"If I say too much about the glut of writers and all those unpaid bloggers at HuffingtonPost.com, my son will shut down. So, Jane, how do I steer him in a more marketable direction?'
Readers who are parents keep contacting me with that question. Ten years ago what would have worried them was if their child was determined to try acting. Now, in their way of assessing the marketplace, writing is equally a path to unemployment and eventual heartache.
The good news is that, unlike acting, the situation isn't binary: write or not write. A writer can do all those creative gigs like blogging for Gawker or getting a piece published in NEW YORK MAGAZINE and still be producing the kinds of writing which earn decent money.

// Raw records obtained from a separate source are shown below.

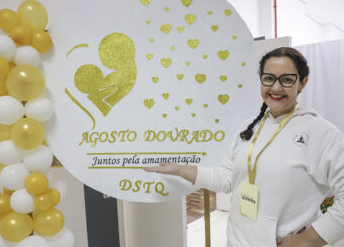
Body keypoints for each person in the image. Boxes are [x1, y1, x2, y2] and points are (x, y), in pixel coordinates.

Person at [144, 47, 344, 247]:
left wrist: (307, 240)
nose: (275, 88)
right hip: (236, 241)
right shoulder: (250, 126)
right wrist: (180, 169)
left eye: (286, 80)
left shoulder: (321, 133)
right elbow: (226, 179)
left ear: (303, 82)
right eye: (268, 78)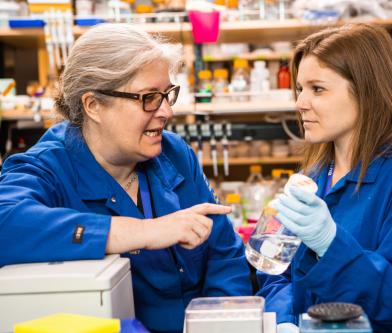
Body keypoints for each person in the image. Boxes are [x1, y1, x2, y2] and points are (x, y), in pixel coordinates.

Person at [0, 24, 252, 333]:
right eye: (148, 97)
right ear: (93, 106)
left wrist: (223, 321)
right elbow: (6, 224)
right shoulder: (48, 167)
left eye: (167, 95)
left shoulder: (173, 153)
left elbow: (225, 254)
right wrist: (141, 232)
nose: (166, 112)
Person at [257, 23, 392, 333]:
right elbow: (275, 272)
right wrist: (284, 320)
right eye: (300, 89)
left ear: (366, 92)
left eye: (317, 89)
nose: (300, 103)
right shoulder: (314, 175)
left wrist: (332, 245)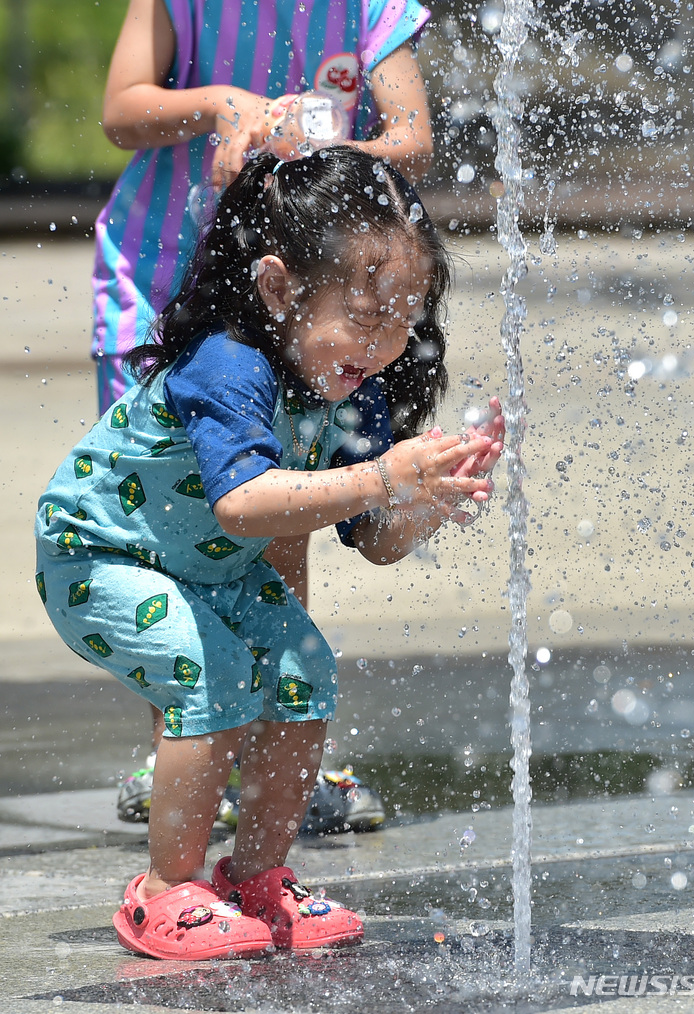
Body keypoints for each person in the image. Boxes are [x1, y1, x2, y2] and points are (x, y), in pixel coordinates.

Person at [35, 146, 504, 960]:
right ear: (280, 288)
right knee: (208, 672)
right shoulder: (228, 364)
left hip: (205, 566)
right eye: (365, 316)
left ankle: (256, 876)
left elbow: (378, 545)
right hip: (100, 555)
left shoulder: (352, 391)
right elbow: (243, 503)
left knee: (304, 669)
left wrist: (426, 500)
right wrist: (380, 474)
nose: (387, 345)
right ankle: (160, 893)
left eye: (406, 320)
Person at [94, 0, 436, 817]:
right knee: (170, 523)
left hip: (305, 303)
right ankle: (179, 745)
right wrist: (220, 105)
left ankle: (279, 751)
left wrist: (312, 162)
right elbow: (121, 111)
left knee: (283, 517)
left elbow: (413, 140)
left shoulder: (370, 9)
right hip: (165, 283)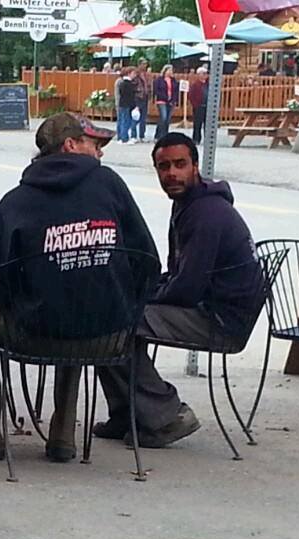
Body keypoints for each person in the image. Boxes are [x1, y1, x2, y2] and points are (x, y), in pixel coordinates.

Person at [0, 113, 159, 463]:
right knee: (76, 304)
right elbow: (148, 258)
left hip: (35, 334)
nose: (100, 154)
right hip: (111, 335)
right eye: (94, 144)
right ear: (71, 145)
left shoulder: (17, 200)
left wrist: (21, 303)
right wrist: (126, 307)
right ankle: (62, 435)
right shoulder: (110, 184)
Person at [96, 133, 264, 449]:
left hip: (221, 320)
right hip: (206, 307)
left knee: (112, 322)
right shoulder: (188, 204)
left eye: (180, 165)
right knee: (107, 315)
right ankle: (128, 413)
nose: (172, 173)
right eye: (163, 167)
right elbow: (177, 276)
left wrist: (139, 298)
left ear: (195, 166)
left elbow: (186, 289)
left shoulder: (207, 214)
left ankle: (167, 416)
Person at [114, 66, 136, 143]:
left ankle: (121, 137)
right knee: (125, 121)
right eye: (133, 73)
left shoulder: (122, 83)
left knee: (123, 120)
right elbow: (129, 96)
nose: (135, 75)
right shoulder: (127, 83)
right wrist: (134, 105)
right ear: (129, 74)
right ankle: (124, 138)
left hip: (122, 104)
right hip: (126, 104)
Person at [153, 65, 175, 140]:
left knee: (168, 119)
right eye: (169, 70)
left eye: (171, 70)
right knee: (163, 117)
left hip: (171, 101)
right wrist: (165, 97)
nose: (170, 72)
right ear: (165, 71)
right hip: (161, 100)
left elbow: (175, 91)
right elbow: (157, 91)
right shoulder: (159, 80)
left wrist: (173, 100)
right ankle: (159, 135)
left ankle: (165, 134)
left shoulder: (173, 80)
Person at [187, 66, 208, 144]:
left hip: (207, 107)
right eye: (204, 73)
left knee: (208, 124)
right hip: (199, 107)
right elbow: (191, 96)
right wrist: (195, 105)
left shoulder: (208, 84)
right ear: (199, 74)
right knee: (197, 124)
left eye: (206, 73)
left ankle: (208, 139)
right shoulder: (195, 84)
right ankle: (196, 139)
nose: (205, 75)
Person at [133, 59, 152, 142]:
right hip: (137, 97)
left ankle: (142, 135)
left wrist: (150, 92)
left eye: (146, 64)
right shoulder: (136, 74)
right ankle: (133, 135)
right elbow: (133, 85)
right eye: (144, 64)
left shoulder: (147, 74)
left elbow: (149, 85)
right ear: (139, 64)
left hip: (145, 97)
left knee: (143, 118)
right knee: (135, 117)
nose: (145, 66)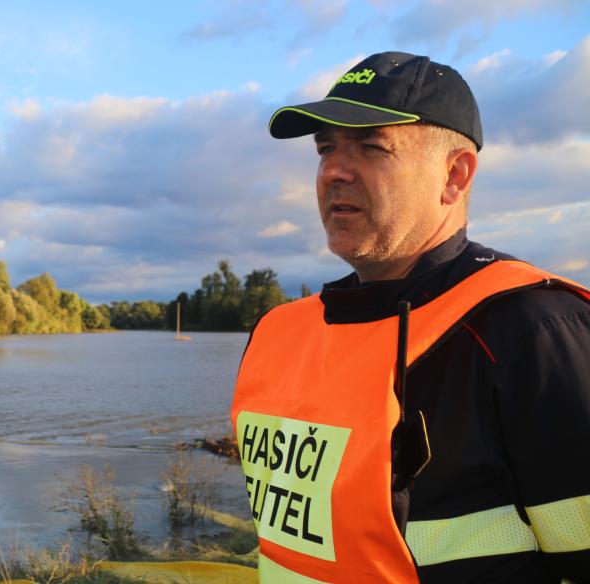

Those kinds include anything to do with financial services. The hourly for that usually starts about $60. A few years ago I earned $100 an hour from an alternate investment firm. Another lucrative field is pharmaceutical. That area is broad. You can be doing copywriting for the consumer or detail the movement of the developing drug through the regulatory process. Another solid field is IT, be it cloud computing or comparing software packets.
Since the situation isn't either/or, youth is less likely to balk when you suggest they take a few seminars on the equity markets, pharmaceutical development, and the common areas in IT. It will help if you don't rant about your children's eagerness to work for free in the more glam niches in writing. The trick is for them to do both - the freebies and building the credentials in what does pay.
Of course, we all recognize the flood of underemployed writers into an already crowded marketplace.
They range from over-50 and pushed out to the ones who will be assessed as redundant at AOL. Had most of us writers, even those of us making a good living, returned to choose a career from scratch, it's unlikely it would not be in the field of communications.
Me? I would have learned the deli trade from my Italian immigrant aunt and uncle in the Italian section of Jersey City. They retired in their early 50s - and that was decades ago.